The old-world order is breaking down. Led by the United States, which no longer seeks to act as a de-escalating global policeman or neutral referee but is instead setting new standards in escalation, crises are escalating more quickly into conflicts, and conflicts more rapidly into open wars. One escalation follows the next, with no end in sight. “It’s a difficult time for investors – and a new reality,” says Thorsten Fischer, Managing Director and Head of Portfolio Management at Moventum AM.

Recent developments in the Middle East mark a dramatic turning point. Israel has deemed Iran’s nuclear programme to have passed the point of no return and has launched a massive aerial offensive against Iranian nuclear facilities and leading scientists. The targeted killings of several high-ranking figures have shattered an already fragile balance. Iran responded immediately by launching retaliatory drone strikes.

“In the midst of this geopolitical earthquake, the markets are also starting to wobble,” says Fischer. The oil price briefly surged by 14 percent – the largest one-day increase in over five years. Gold rose to 3,450 US dollars, while equities and cryptocurrencies came under pressure. And the oil price is a key indicator: should it rise above 100 US dollars and remain there, a surge in inflation and a shift in interest rate policy are likely. “Interest rate cuts could be delayed or abandoned entirely – with tangible consequences for the economy, credit markets, and investor strategies,” Fischer explains.

And so investors must acknowledge: the world has shifted into permanent crisis mode. “In this environment, the rule is: capital preservation takes priority. Seizing opportunities is secondary,” Fischer says.

What does this mean in concrete terms?

1. Diversification: Overweight positions in specific regions – such as the US or the Middle East – should be critically reassessed. Broad diversification across asset classes and countries is essential.

2. Interest rate trends: If the oil price drives inflation, interest rate cuts may be postponed or not occur at all.
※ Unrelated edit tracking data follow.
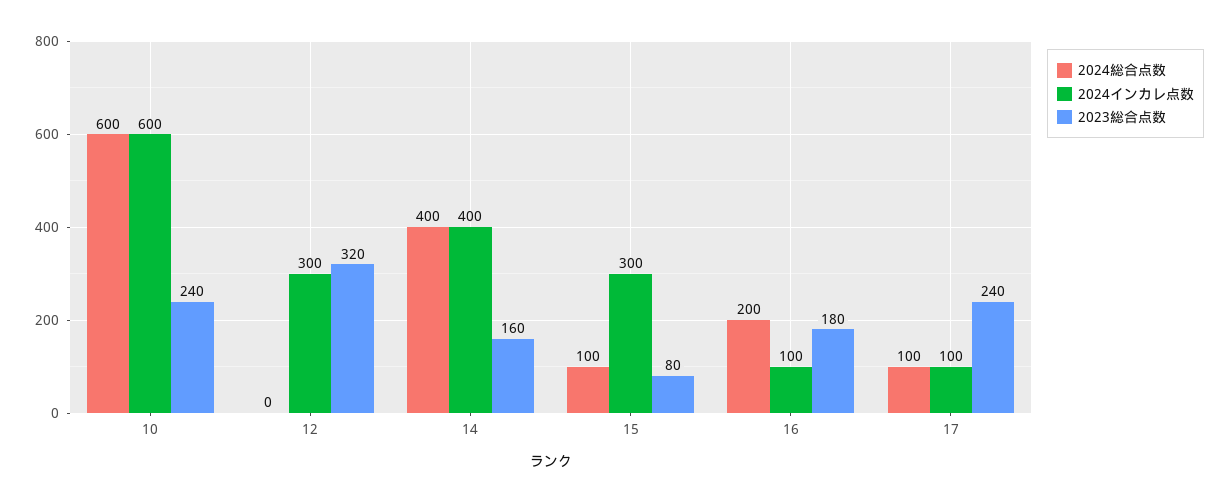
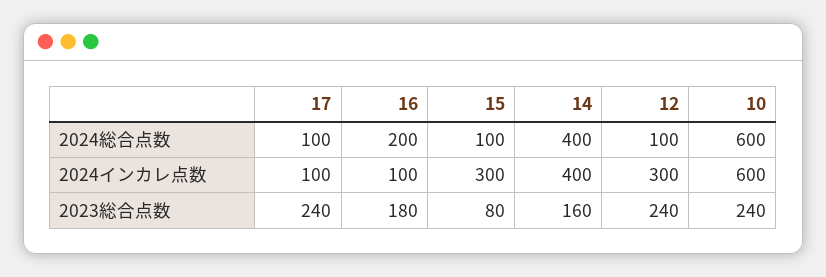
  {
    "2024総合点数": {
      "10": 600,
-     "12": 0,
+     "12": 100,
      "14": 400,
      "15": 100,
      "16": 200,
      "17": 100
    },
    "2024インカレ点数": {
      "10": 600,
      "12": 300,
      "14": 400,
      "15": 300,
      "16": 100,
      "17": 100
    },
    "2023総合点数": {
      "10": 240,
-     "12": 320,
+     "12": 240,
      "14": 160,
      "15": 80,
      "16": 180,
      "17": 240
    }
  }

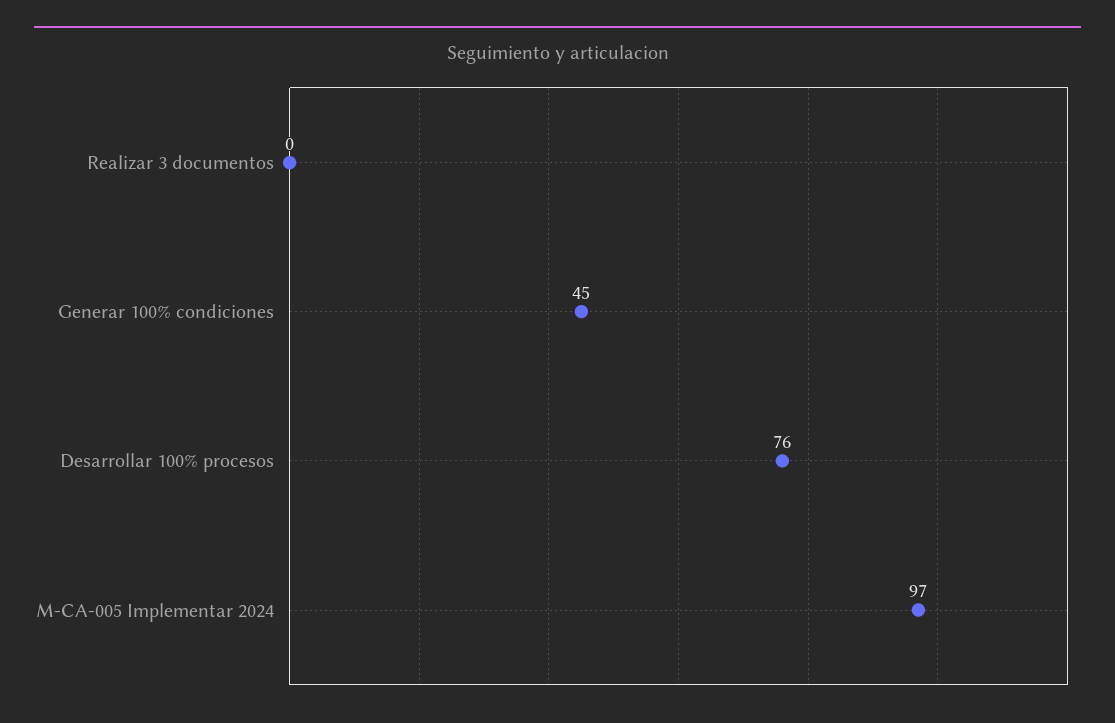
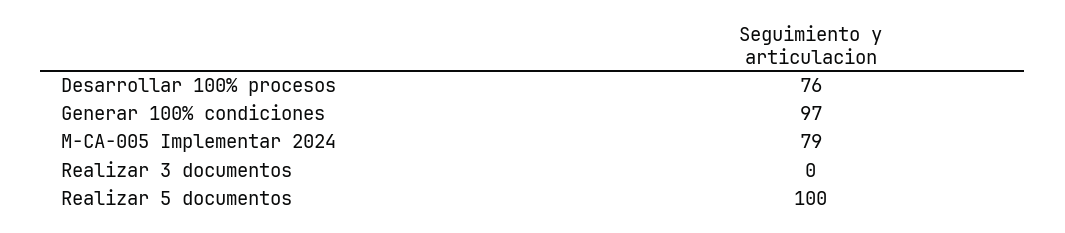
  {
    "Realizar 3 documentos": 0,
-   "Generar 100% condiciones": 45,
+   "Generar 100% condiciones": 97,
    "Desarrollar 100% procesos": 76,
-   "M-CA-005 Implementar 2024": 97
+   "M-CA-005 Implementar 2024": 79,
+   "Realizar 5 documentos": 100
  }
This negatively impacts growth stocks, while banks and value stocks may offer upward potential.

3. Inflation-sensitive assets: Gold, commodities, energy stocks and inflation-linked bonds become more important in such times – they can help stabilise a portfolio when other markets fluctuate.

4. Behaviour: Not every headline justifies knee-jerk reactions. Those who act calmly and based on data are better off than those who panic.

5. Long-term strategy: Geopolitical shocks alter perspectives in the short term, but rarely the fundamental, long-term market mechanisms. Those with a sound strategy and a long-term investment horizon should consider rebalancing rather than making hasty reallocations.

“In any case, the era of clear order is over,” Fischer concludes. The task now is to navigate a multipolar, unstable world. “To succeed in this new reality, what’s needed is long-term thinking, data-driven and calm decision-making, a robust portfolio – and the courage to rely on substance over speculation.”